**The problem:**
Pull out every line below that holds the word "hogy".

**Records provided:**

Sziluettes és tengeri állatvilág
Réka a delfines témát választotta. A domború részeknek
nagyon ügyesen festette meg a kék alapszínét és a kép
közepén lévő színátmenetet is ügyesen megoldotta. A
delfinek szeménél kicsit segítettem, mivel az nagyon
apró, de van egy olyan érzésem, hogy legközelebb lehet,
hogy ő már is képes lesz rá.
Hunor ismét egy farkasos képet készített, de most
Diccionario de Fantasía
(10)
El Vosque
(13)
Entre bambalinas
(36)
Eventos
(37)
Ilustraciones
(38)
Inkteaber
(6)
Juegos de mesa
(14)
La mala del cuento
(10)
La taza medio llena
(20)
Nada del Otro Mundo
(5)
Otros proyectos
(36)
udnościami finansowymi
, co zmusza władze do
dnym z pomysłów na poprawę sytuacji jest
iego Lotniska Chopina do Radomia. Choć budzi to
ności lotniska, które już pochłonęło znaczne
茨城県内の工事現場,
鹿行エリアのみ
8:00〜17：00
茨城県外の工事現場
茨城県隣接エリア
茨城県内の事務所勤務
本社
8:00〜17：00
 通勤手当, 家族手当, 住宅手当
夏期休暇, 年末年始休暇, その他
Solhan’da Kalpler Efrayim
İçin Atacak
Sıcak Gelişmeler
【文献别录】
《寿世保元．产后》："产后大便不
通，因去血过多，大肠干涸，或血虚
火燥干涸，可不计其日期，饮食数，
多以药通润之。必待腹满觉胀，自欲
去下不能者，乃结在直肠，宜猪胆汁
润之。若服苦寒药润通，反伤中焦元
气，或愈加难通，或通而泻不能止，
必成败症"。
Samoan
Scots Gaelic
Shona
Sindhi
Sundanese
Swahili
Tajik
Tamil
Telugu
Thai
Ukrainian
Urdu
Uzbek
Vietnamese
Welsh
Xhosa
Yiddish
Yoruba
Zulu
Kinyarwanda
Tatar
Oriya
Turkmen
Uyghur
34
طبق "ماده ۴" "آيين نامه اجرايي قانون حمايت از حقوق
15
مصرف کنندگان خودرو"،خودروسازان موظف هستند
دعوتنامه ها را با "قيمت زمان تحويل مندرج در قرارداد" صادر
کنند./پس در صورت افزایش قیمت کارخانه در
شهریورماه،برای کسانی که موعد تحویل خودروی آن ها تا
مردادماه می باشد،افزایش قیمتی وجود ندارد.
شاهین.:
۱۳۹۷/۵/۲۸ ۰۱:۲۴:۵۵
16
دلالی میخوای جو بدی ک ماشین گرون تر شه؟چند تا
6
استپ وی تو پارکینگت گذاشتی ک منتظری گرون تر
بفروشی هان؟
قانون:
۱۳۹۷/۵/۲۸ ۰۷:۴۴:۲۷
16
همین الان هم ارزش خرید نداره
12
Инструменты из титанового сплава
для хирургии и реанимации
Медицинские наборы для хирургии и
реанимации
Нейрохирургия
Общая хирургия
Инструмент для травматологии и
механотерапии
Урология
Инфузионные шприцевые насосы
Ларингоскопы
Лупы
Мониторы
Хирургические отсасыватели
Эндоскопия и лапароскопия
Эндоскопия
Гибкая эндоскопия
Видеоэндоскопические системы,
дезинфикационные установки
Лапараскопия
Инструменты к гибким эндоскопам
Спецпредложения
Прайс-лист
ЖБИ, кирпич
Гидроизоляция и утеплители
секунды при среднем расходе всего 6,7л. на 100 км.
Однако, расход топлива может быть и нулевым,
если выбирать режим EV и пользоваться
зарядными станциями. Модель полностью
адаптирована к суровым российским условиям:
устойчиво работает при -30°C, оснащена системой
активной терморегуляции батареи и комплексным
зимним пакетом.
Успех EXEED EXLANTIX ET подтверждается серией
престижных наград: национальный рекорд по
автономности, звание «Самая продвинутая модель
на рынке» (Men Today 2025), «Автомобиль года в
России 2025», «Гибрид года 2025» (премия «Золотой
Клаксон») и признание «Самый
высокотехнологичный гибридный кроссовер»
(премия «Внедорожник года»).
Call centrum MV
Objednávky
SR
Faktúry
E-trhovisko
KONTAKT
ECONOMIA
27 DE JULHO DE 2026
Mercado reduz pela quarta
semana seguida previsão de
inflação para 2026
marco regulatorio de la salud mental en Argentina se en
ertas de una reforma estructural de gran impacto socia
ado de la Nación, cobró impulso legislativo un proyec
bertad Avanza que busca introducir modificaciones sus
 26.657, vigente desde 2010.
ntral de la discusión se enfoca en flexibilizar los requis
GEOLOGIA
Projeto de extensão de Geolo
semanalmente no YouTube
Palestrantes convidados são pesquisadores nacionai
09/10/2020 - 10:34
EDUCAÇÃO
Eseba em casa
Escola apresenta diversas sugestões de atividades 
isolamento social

**Exercise output:**
apró, de van egy olyan érzésem, hogy legközelebb lehet,
hogy ő már is képes lesz rá.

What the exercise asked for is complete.